[Given passage]

= MotorCities National Heritage Area =

United States National Heritage Area in Michigan

MotorCities National Heritage Area or Motor Cities National Heritage Area is a federally designated National Heritage Area that commemorates and promotes the automobile industry in Metro Detroit, with portions of 16 counties in southern Michigan, United States.

The scope of the heritage area includes sites and events relating to the motor industry as well as the industry's impact on labor, society and the environment. The heritage area comprises more than 1200 automotive-related sites, including the Henry Ford Museum, Fair Lane, various Ford plants, the Automotive Hall of Fame, the Sloan Museum, and the Arab American National Museum.

[/Given passage]
[Given information]

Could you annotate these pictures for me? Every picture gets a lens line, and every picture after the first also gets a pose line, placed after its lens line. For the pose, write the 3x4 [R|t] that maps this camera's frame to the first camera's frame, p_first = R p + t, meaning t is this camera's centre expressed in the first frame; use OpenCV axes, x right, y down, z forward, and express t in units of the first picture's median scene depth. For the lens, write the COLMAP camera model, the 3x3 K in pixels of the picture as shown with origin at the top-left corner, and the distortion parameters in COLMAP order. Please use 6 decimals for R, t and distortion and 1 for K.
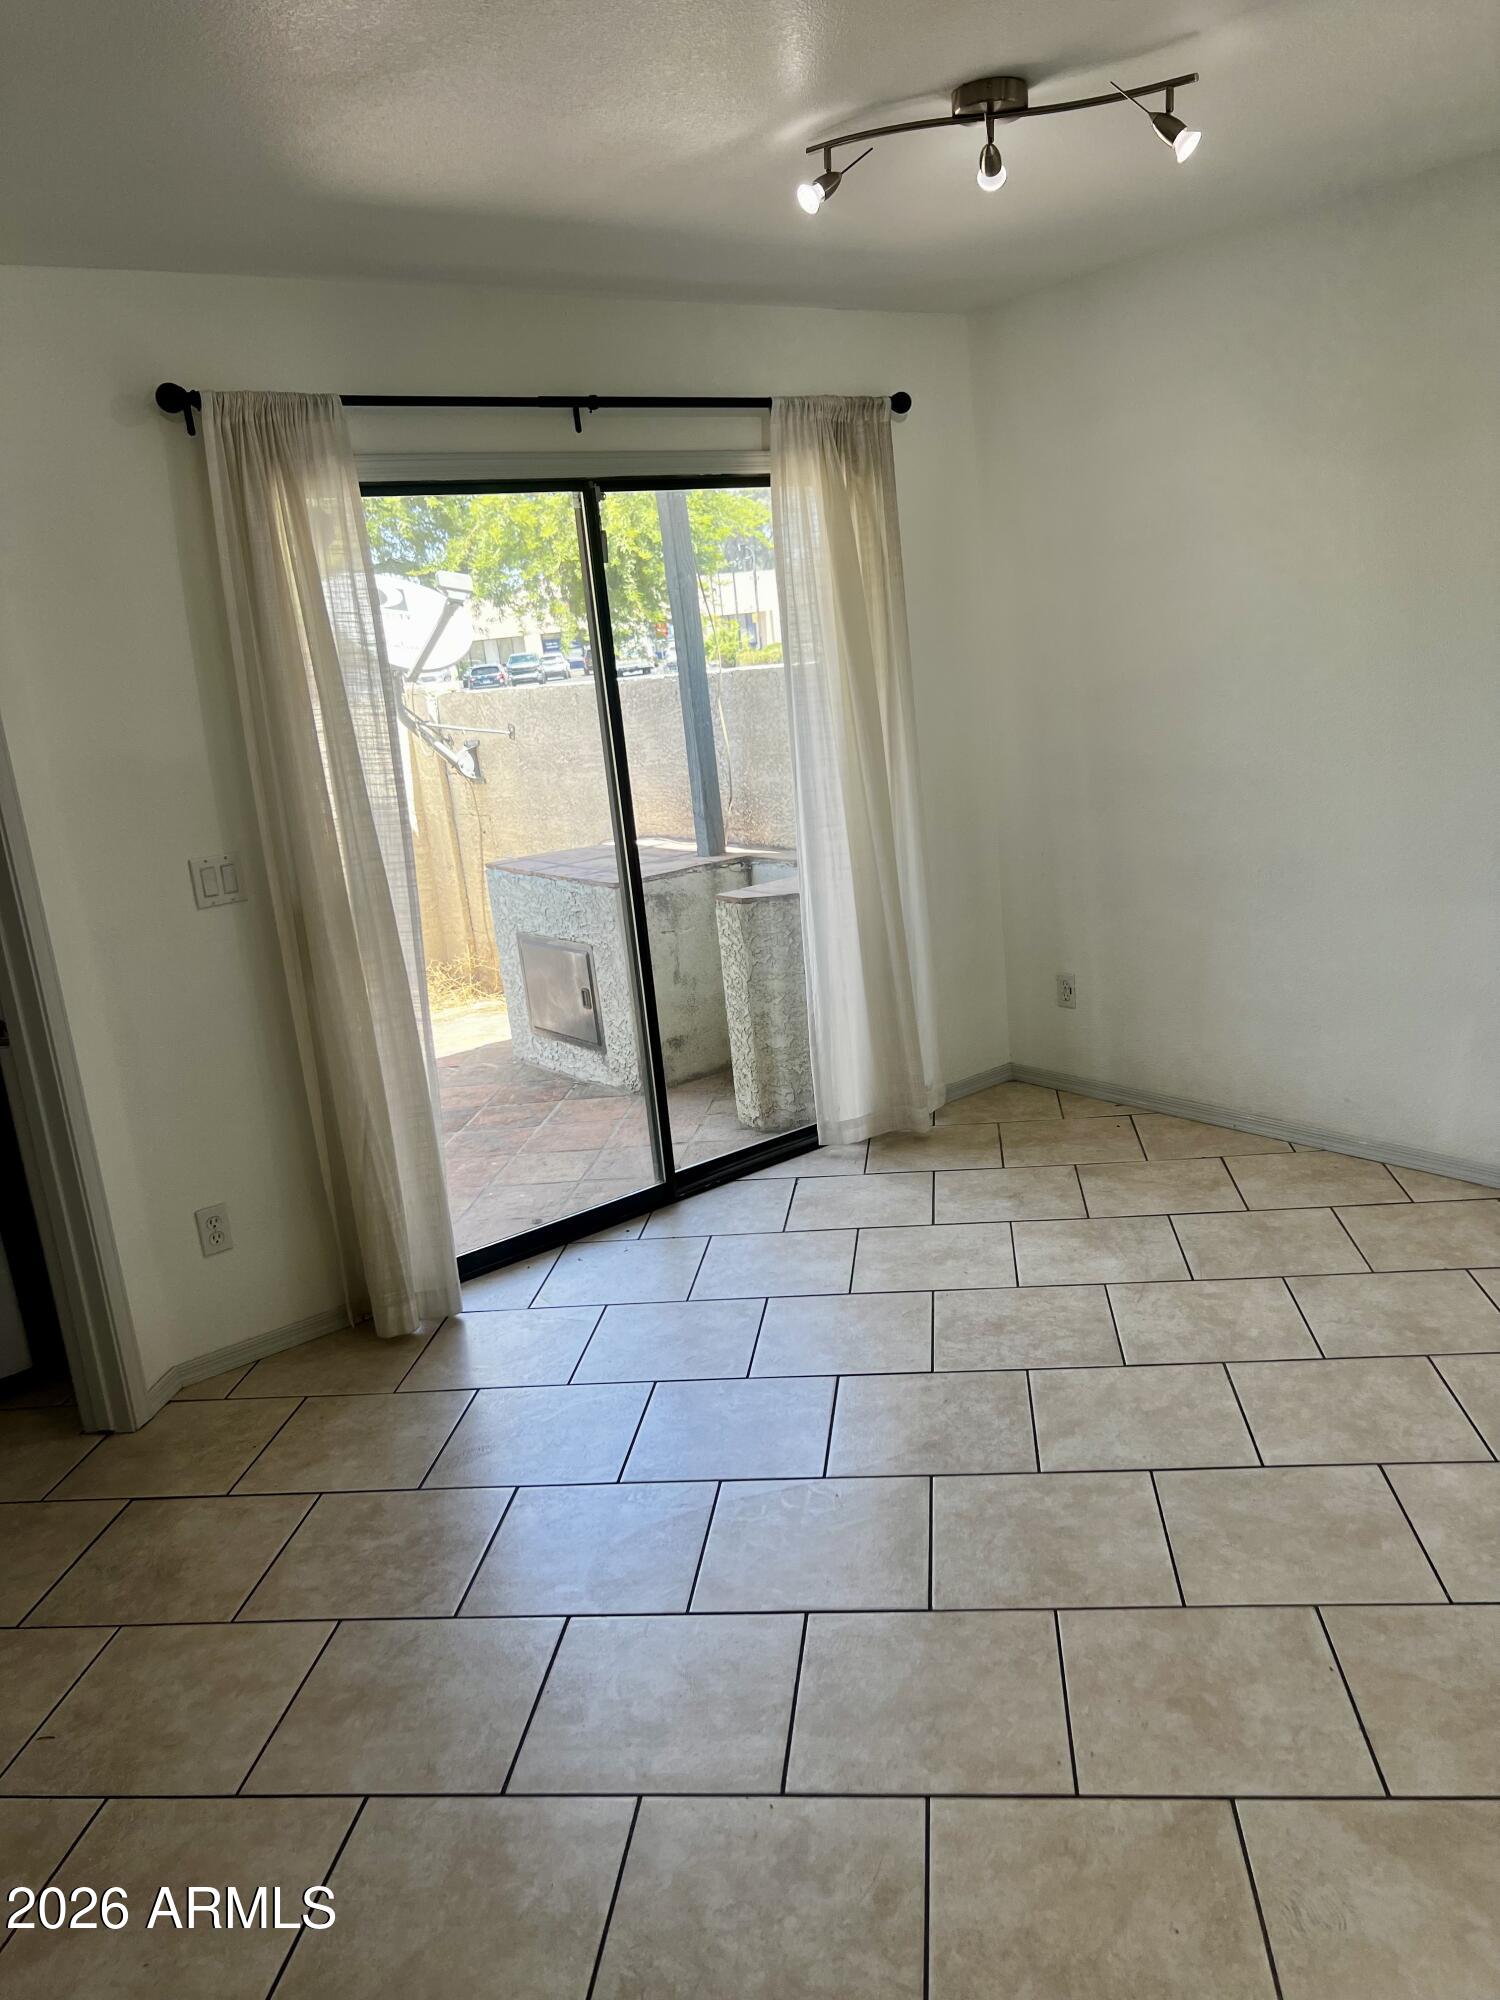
lens RADIAL K [[1535.0, 0, 750.0], [0, 1535.0, 1000.0], [0, 0, 1]] dist [0.055959, -0.061207]
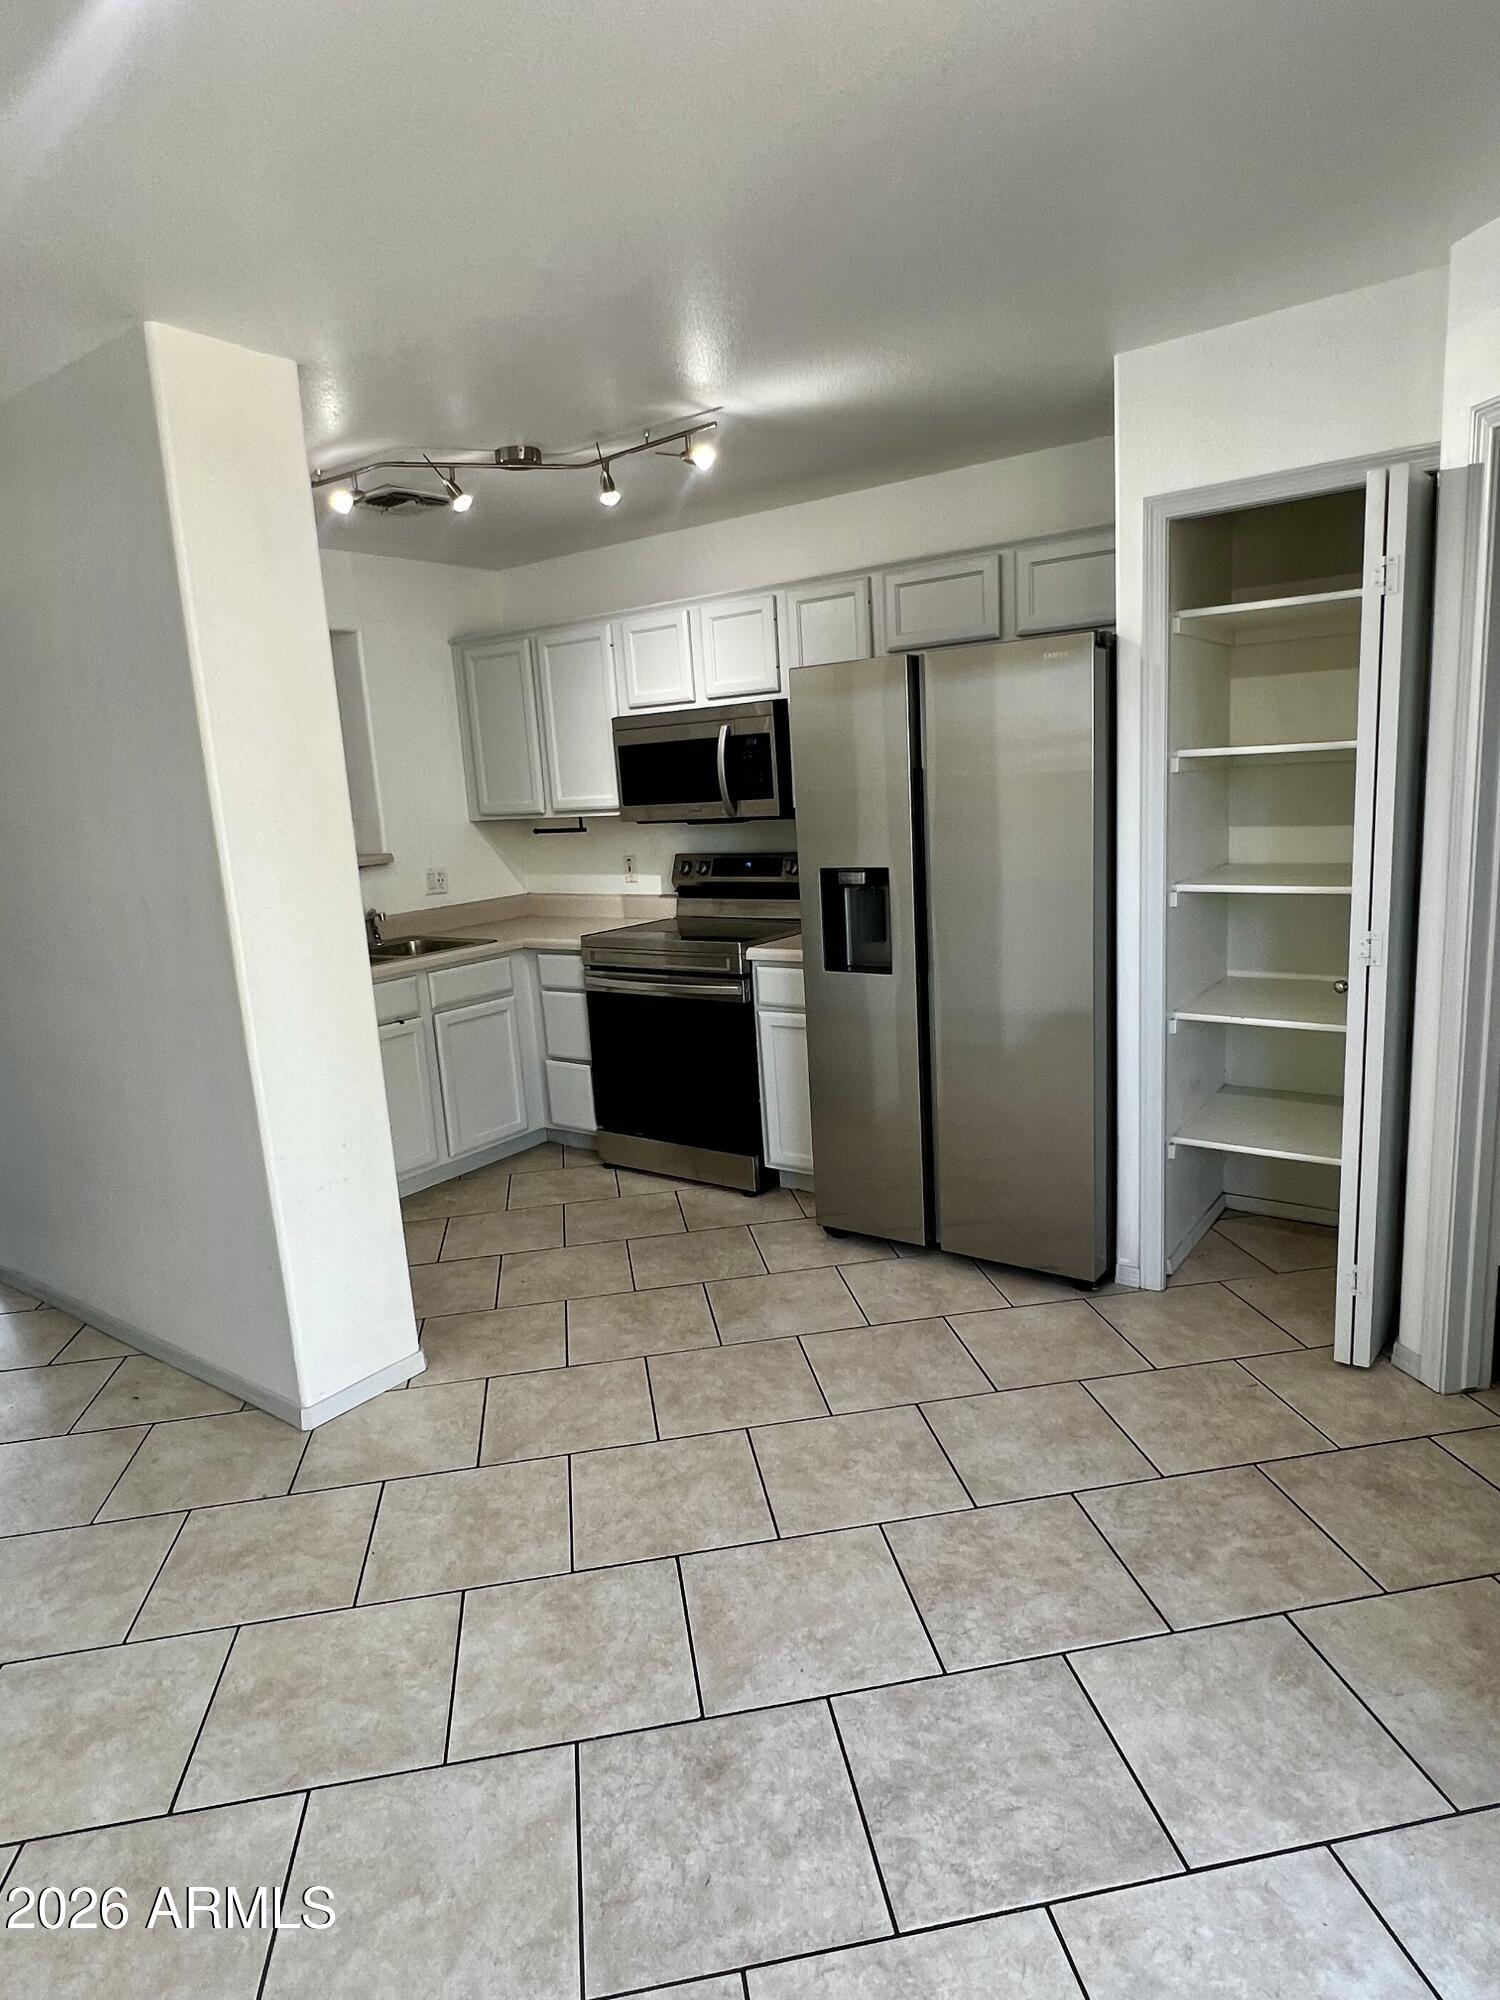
lens RADIAL K [[1169.6, 0, 750.0], [0, 1169.6, 1000.0], [0, 0, 1]] dist [0.000193, -0.000425]
pose [[-0.947124, 0.210255, -0.242382, 0.187933], [0.086804, 0.895125, 0.437283, -0.368510], [0.308903, 0.393121, -0.866045, 1.600552]]
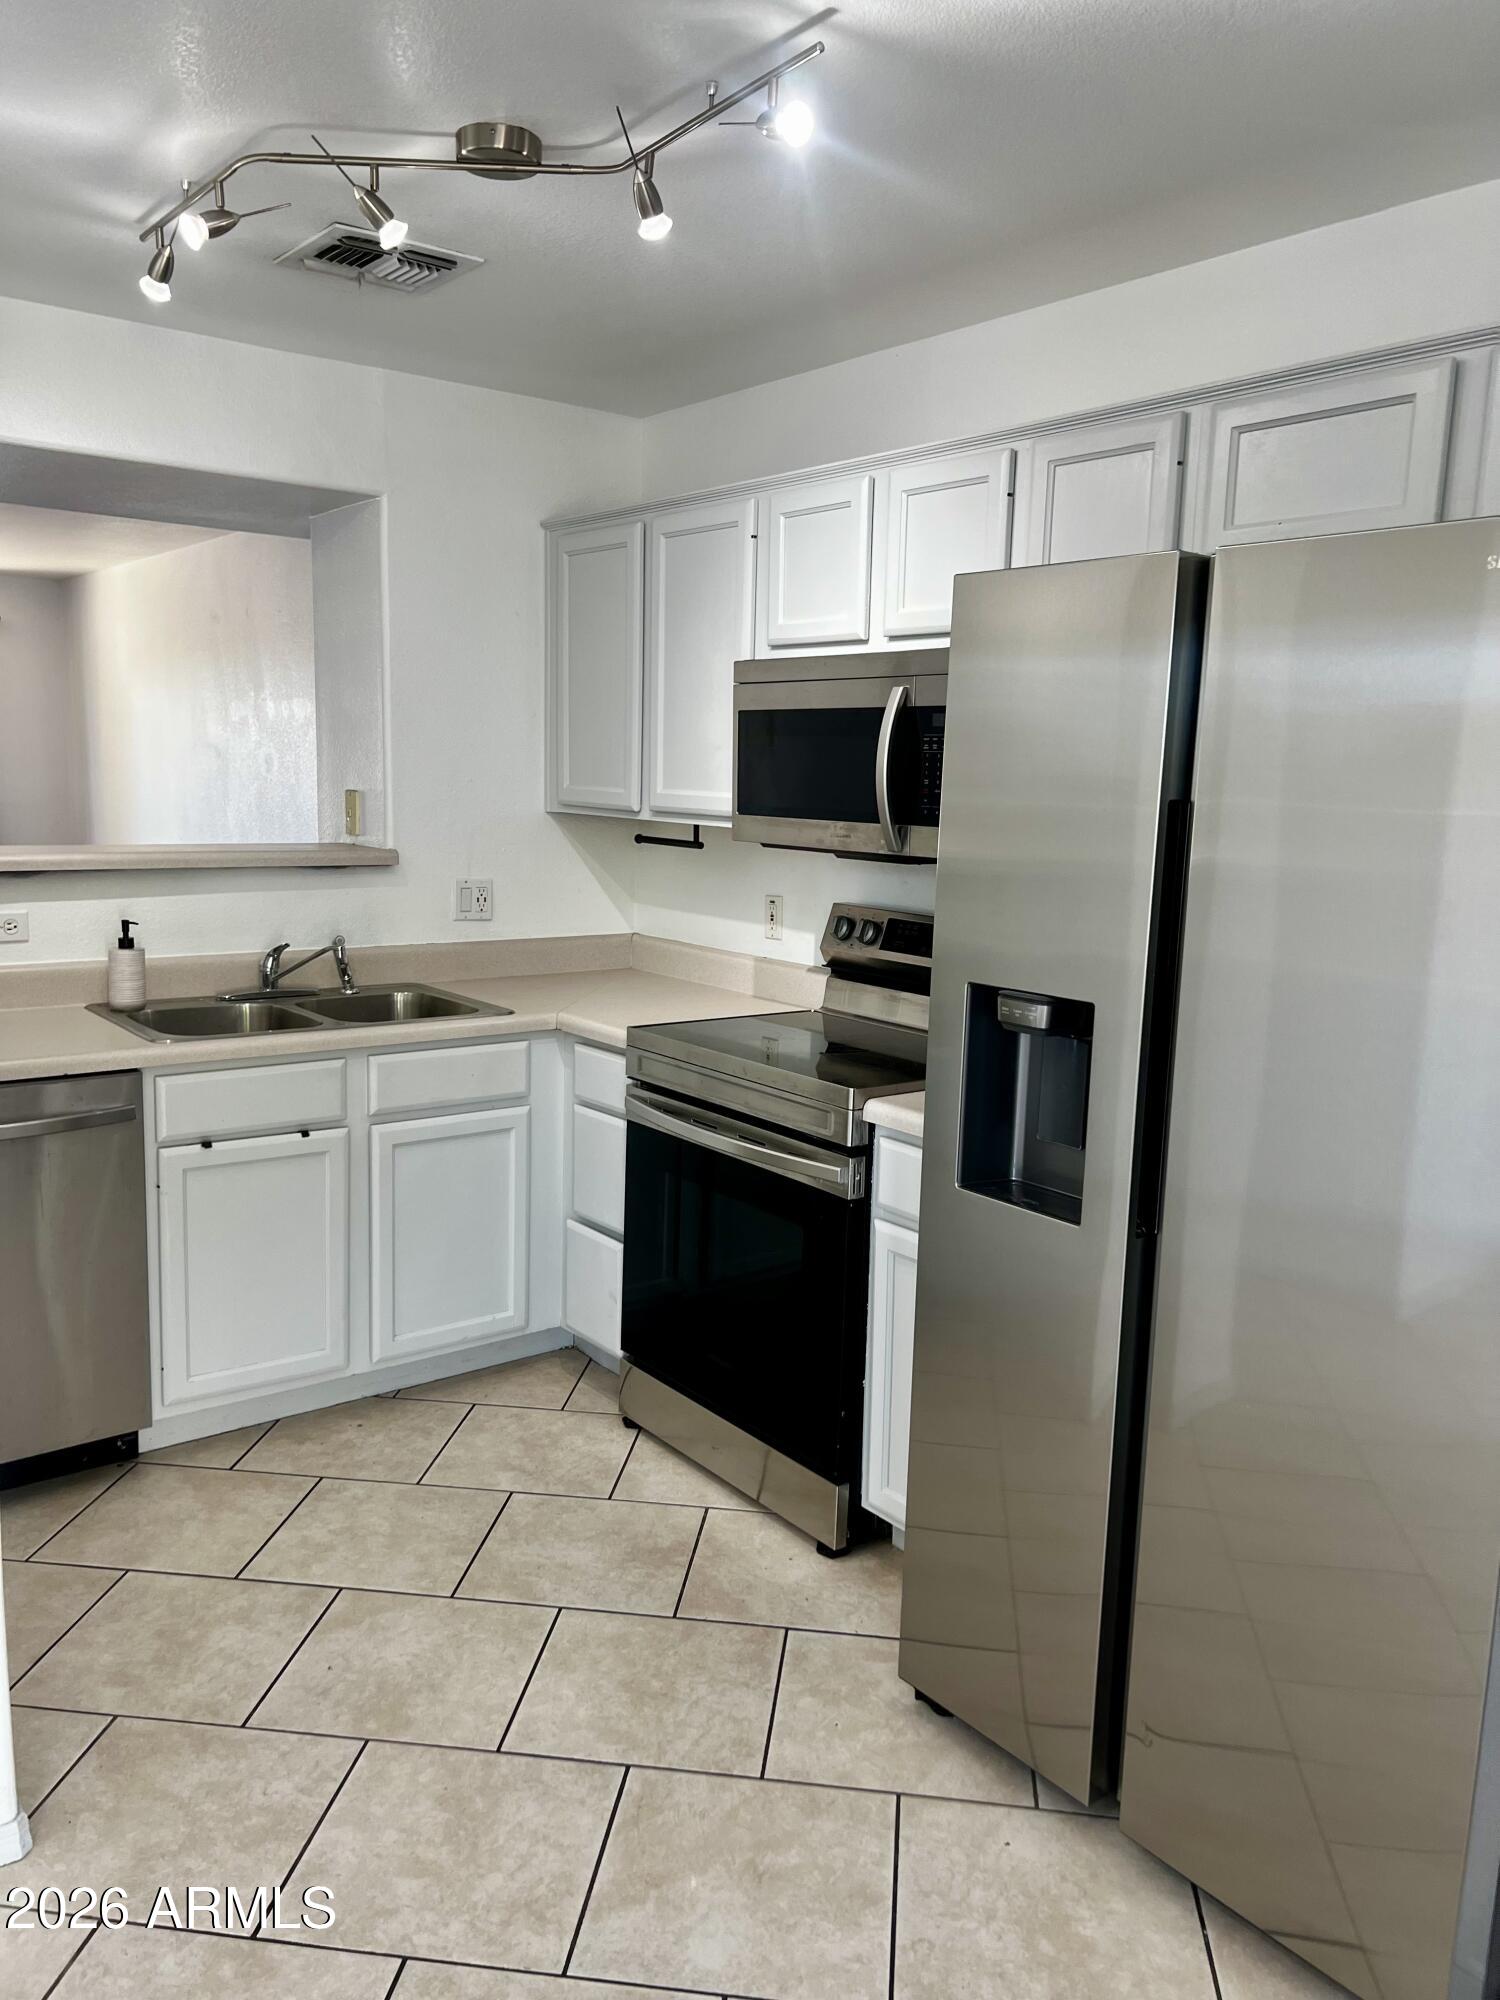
lens RADIAL K [[1535.0, 0, 750.0], [0, 1535.0, 1000.0], [0, 0, 1]] dist [0.055959, -0.061207]
pose [[-0.997324, 0.072371, 0.010322, -0.127970], [0.070738, 0.919776, 0.386015, -0.245605], [0.018442, 0.385712, -0.922435, 1.209139]]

[/Given information]

§ Exercises:
a – In the MotorCities passage, rewrite the text starting at "The scope of" and ending at "American National Museum.", replacing "motor industry" with "auto industry".
b – List every site that the MotorCities passage names as part of the heritage area.
c – Continue the text on the MotorCities National Heritage Area from its last sentence.

§ Expected responses:
a –
The scope of the heritage area includes sites and events relating to the auto industry as well as the industry's impact on labor, society and the environment. The heritage area comprises more than 1200 automotive-related sites, including the Henry Ford Museum, Fair Lane, various Ford plants, the Automotive Hall of Fame, the Sloan Museum, and the Arab American National Museum.

b –
- Henry Ford Museum
- Fair Lane
- various Ford plants
- Automotive Hall of Fame
- Sloan Museum
- Arab American National Museum

c –
Counties within the national heritage area include Saginaw, Clinton, Shiawassee, Genesee, Macomb, Oakland, Livingston, Ingham, Eaton, Kalamazoo, Calhoun, Jackson, Washtenaw, Wayne, Monroe, and Lenawee counties. These counties comprise the Detroit metropolitan area, as well as Saginaw, Flint, Lansing, Ann Arbor, Battle Creek, Jackson, and Kalamazoo.

The MotorCities National Heritage Area was established on November 6, 1998, as the Automobile National Heritage Area. The name was later changed to MotorCities National Heritage Area.